Тот, которого назвала она Игорьком, оторопел, лицо его пересекла молнией какая-то жуткая гримаса, и снова не нашел он ничего другого, как только бросить ей в спину словесную пригоршню едкого мата. Мол, не тебе, бомжиха ты этакая, меня учить. Но она больше не оглянулась, что вызвало у Игорька новый приступ ярости, который пришлось выслушивать его посерьезневшему вдруг товарищу. Видно уже было, что понял Игорек свою неправоту, но признать этого перед ним не хотел.

- Ни за что Божьего человека обидели, - сказала оказавшаяся рядом со мной старушка.

Вроде, и не для меня сказала, но хотелось ей, чтобы кто-нибудь услышал и поддержал. И я кивнул.

Старушка тут же ухватилась за это движение моей головы и даже за рукав куртки меня взяла.

- Да, мил человек, она через большое горе прошла. Сына у ее в Чечении обезглавили да еще и фотографию изуверства такого сделали. Девятнадцать годочков-то ему было...

- А ей сколько? - сам не знаю, зачем, спросил я.

- А ей столько, сколько всем матерям... Она поначалу-то пить начала. Ой как сильно-о! Руки на себя хотела наложить, да Господь не позволил! А потом по телевизору фильм-то показали про войну эту проклятую. По-моему, «Чистилище» называется. Так там так и показали, как басурмане голову солдатику отрезают. И она этот фильм смотрела. А как посмотрела - умом тронулась. Да и как сказать, тронулась...

Я тоже вспомнил фильм Невзорова, снятый с остервенелым натурализмом. Когда смотрел - ни одна жилка во мне не дрогнула, я тоже всякого повидал. Ничего во мне, кроме злобы, во время этого фильма не шевелилось. Только ярость закипала, как в песне поется, уж «благородная» или нет - не мне судить. Но сейчас, когда я смотрел на удаляющийся зеленый силуэт, прямо в сердце ощутил содрогание, мороз в душе. Представил, как мне самому отрезают голову, и очень явственно получилось. И последние мысли - сравниваю себя с беспомощным бараном. И обида - вряд ли кто воздаст по заслугам твоим обидчикам. А так хочется схватить по-богатырски оглоблю - и по чернявым головам! Так какое чувство сильнее - ярость или страх? Или они рука об руку по земле ходят?

- ...она все вещи свои раздала. Все-все! Некоторые-то хапуги нашлись - даже специально к ней приходили: нельзя ли, мол, еще чего прихватить. Все отдавала. Сама по нескольку дней не ела. Уж потом соседи узнали, стали силой ее кормить, да вот в храме батюшки ее потчуют, чем Бог пошлет. И она теперь через горе свое весь мир насквозь видеть стала.

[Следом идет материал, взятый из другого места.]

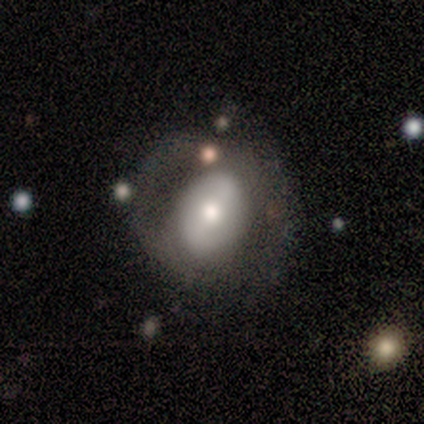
A featured or disk galaxy (67%) with a strong bar (50%, tied with no), 2 (100%) tight (50%, tied with medium) spiral arms (100%) and a moderate central bulge (100%).

Vote fractions:
- Smooth or featured? featured or disk: 67% / smooth: 33% / star or artifact: 0%
- Edge-on disk? no: 100% / yes: 0%
- Bar? strong: 50% (tied) / no: 50% (tied) / weak: 0%
- Spiral arms? yes: 100% / no: 0%
- Spiral winding? tight: 50% (tied) / medium: 50% (tied) / loose: 0%
- Spiral arm count? 2: 100% / 1: 0% / 3: 0% / 4: 0% / more than 4: 0% / can't tell: 0%
- Bulge size? moderate: 100% / dominant: 0% / large: 0% / small: 0% / none: 0%
- Merging? none: 67% / major disturbance: 33% / minor disturbance: 0% / merger: 0%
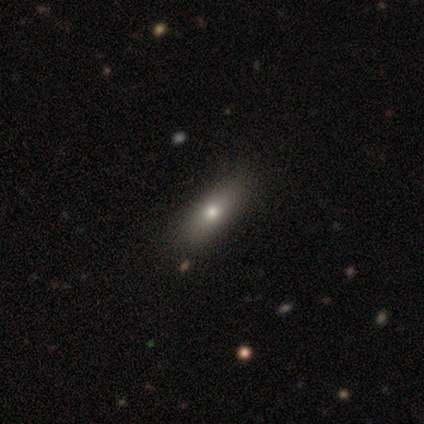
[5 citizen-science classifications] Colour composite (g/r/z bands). It shows a smooth galaxy with no disk features (100%) that is in between round and cigar-shaped (60%). Merging: none (80%).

Старушка вдруг посмотрела на меня испытующе.

- Да ты, небось, и сам-то в церкву не ходишь? Чего ж я тебе рассказываю?

- Хожу... Но не часто... - что-то мешало мне уйти, а уйти хотелось, забыть весь этот разговор, окунуться в серую повседневную суету - своих бед полно, а тут еще чужие в душу ломятся. - Я в Знаменский хожу, там мне ближе...

- И то ладно, - успокоилась старушка, - ныне молодежь в церкви ходит, хоть из-за моды какой, но ходит. Батюшка сказал, что пусть хоть так ходят, у кого сердце не заржавелое - оно Божье слово примет.

И не помню, то ли распрощались мы со старушкой, то ли каждый со своим словом, со своей мыслью пошел.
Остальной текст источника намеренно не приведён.